Monday May 18 2020 by Vitisphere

 “Any help is good” is the basic feeling within the French wine industry, with major nuances. “Any help is good” is the basic feeling within the French wine industry, with major nuances. - Photo credit : Vin et Société

After initial announcements of “exceptional [government] support for the wine industry” on May 11, Christine Laloue, chair of the Sancerre winegrowers’ organisation was despondent: “I have nothing solid to tell my winegrowers”. The lack of precision and calibration for exemption from national insurance contributions (talk of €100 million) and crisis distillation measures (2 million hectolitres at €70/hl), have left the Loire winegrower patently disappointed. “The measures announced remain vague. Exemption from national insurance contributions is essential, but we would have liked it to be clearer” in terms of amounts and conditions of eligibility, stressed Laloue. Her viewpoint is shared by Champagne winegrowers, who fear the package of aid may go through without them being able to use it.

We know that this is only the starting point, but we are very far off the mark. We're going to have to speak up”, summed up Jean-Marie Barillère, chairman of the national wine marketing board committee (CNIV). The Champagne merchant’s main source of “disappointment is that there are no other tools for managing supply than distillation. In Champagne and northern wine regions there will be no distillation. There is no such thing as one French wine industry but rather a sum of regional wine industries”. Requests of support for private storage and lower yields remain unanswered for the moment.

We have gotten used to a lack of clarity. One of the effects of the coronavirus is that at least a week goes by between announcements and publication of legislation that can be implemented by firms”, complained Philippe Hébrard, managing director of the Rauzan co-operative winery (740 hectares in Bordeaux). In a bid to remain positive, however, Hébrard pointed out that “the flagship measure of the plan is distillation. But everything hinges on price and volume. This is a much-needed tool in all wine regions, barring none”.
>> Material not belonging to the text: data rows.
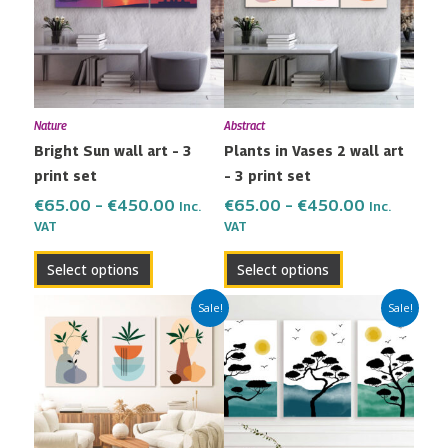
multiple
multiple
€450.00
€450.00
variants.
variants.
The
The
options
options
may
may
Nature
Abstract
be
be
Bright Sun wall art – 3
Plants in Vases 2 wall art
chosen
chosen
print set
– 3 print set
on
on
the
the
€
65.00
–
€
450.00
€
65.00
–
€
450.00
Inc.
Inc.
VAT
VAT
product
product
page
page
Select options
Select options
Price
Price
This
This
Sale!
Sale!
range:
range:
product
product
€65.00
€65.00
has
has
through
through
multiple
multiple
€450.00
€450.00
variants.
variants.
The
The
In addition to the deferral of natural insurance contributions and State-backed loans, Sébastien Ferrari, owner of Château Malherbe (25 hectares in AOC Côtes de Provence), claimed: “We have been extremely lucky in France to have been able to furlough support and sales department staff with State aid. It’s up to us to get ourselves moving”. Joël Castany, chairman of the Leucate co-operative winery (Vinadeis group), said: “I’m not biting the hand that feeds us, any support is welcome [but] the amount needs to be at least double”.

Discussions over the coming weeks between the government and representatives of the French wine industry promise to be crucial.